上周有个被辞退的高级分析师,被正式宣告前的密不透风所激怒,挥着拳头就要闯MD办公室,谁知人家航班此刻已落在萧山机场了。
“这么惨,怎么还笑呢。”何瑞言在旁边小声嘀咕了一句,忍不住去瞧一旁的女人:拎着单侧嘴角,还在笑,也不是像有意,只一双眼里茫茫的,看来几分哀恫。
小何莫名想起前些天那个被业内封锁的分析师,“别一会儿又想不开追上来堵人吧?看着真慎人。”

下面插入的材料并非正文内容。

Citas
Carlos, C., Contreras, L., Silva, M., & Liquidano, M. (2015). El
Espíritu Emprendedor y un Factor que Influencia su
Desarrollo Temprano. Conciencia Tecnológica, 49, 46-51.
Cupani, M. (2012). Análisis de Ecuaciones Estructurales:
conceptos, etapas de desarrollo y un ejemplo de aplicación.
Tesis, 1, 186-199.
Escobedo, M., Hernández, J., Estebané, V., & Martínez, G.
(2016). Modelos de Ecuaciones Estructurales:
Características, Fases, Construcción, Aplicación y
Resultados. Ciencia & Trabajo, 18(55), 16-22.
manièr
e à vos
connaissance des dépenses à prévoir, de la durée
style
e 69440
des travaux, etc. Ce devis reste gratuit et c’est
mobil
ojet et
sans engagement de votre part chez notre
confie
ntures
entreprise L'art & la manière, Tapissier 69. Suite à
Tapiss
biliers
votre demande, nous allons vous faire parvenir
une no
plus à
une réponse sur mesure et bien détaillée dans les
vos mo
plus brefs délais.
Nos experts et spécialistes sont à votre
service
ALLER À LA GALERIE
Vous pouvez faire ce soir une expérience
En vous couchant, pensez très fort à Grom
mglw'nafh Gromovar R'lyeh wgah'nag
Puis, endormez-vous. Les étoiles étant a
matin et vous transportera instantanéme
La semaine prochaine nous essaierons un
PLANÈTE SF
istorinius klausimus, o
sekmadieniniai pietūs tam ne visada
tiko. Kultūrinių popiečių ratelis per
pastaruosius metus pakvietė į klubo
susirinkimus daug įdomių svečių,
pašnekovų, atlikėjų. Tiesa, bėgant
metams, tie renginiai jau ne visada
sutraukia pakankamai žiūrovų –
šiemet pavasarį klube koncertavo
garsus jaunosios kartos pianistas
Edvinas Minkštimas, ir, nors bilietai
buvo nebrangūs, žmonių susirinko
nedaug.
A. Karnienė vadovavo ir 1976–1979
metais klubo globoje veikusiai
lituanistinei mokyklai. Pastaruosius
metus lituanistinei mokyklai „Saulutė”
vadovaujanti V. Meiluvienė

被不轻不重的看了一眼,立刻意识到自己话多,噤了声,大眼睛时不时悄悄偷几眼岳缘。
“不会的,早心死了。”
傻孩子,心死莫过一笑啊。
这个中心区的人一向往来匆匆,最不缺的就是新人,谁也来不及去记得谁。
CBD总把来人抛诸脑后,来人却不敢忘记最初那段惩羹吹齑的岁月——
“对方上个月刚在港交所聆讯通关,新股资额估值就飙过千亿,四面八方的早架好了长枪短炮,恨不得直接怼脸上等着他们出这个风头!IPO已经是如箭在弦,你觉得他会延期上市?可笑!”周经理单手把文件丢回桌上,斜剔眼睛寒刀似的剐红了实习小姑娘的眼窝,“你到底有没有核证过股权回购书?还要谁教你?日息压低了算它10%,你说是什么?那是一天一套‘盘古大观!’”
“Chuck!”循着两声叩门声看过去,来的是岳缘。
大敞四开着门教人可真不好看,岳缘回手带上。
小姑娘只匆匆看了她一眼,就回过头等着训话,大眼睛一动不动地扣着大理石地面,谁知未待周经理再发作,岳缘抢先一步“责备”她:“别杵着啦,真等人周经理教你呢?先前Chuck夸你咖啡打得相当业务,今天让我沾个光吧。”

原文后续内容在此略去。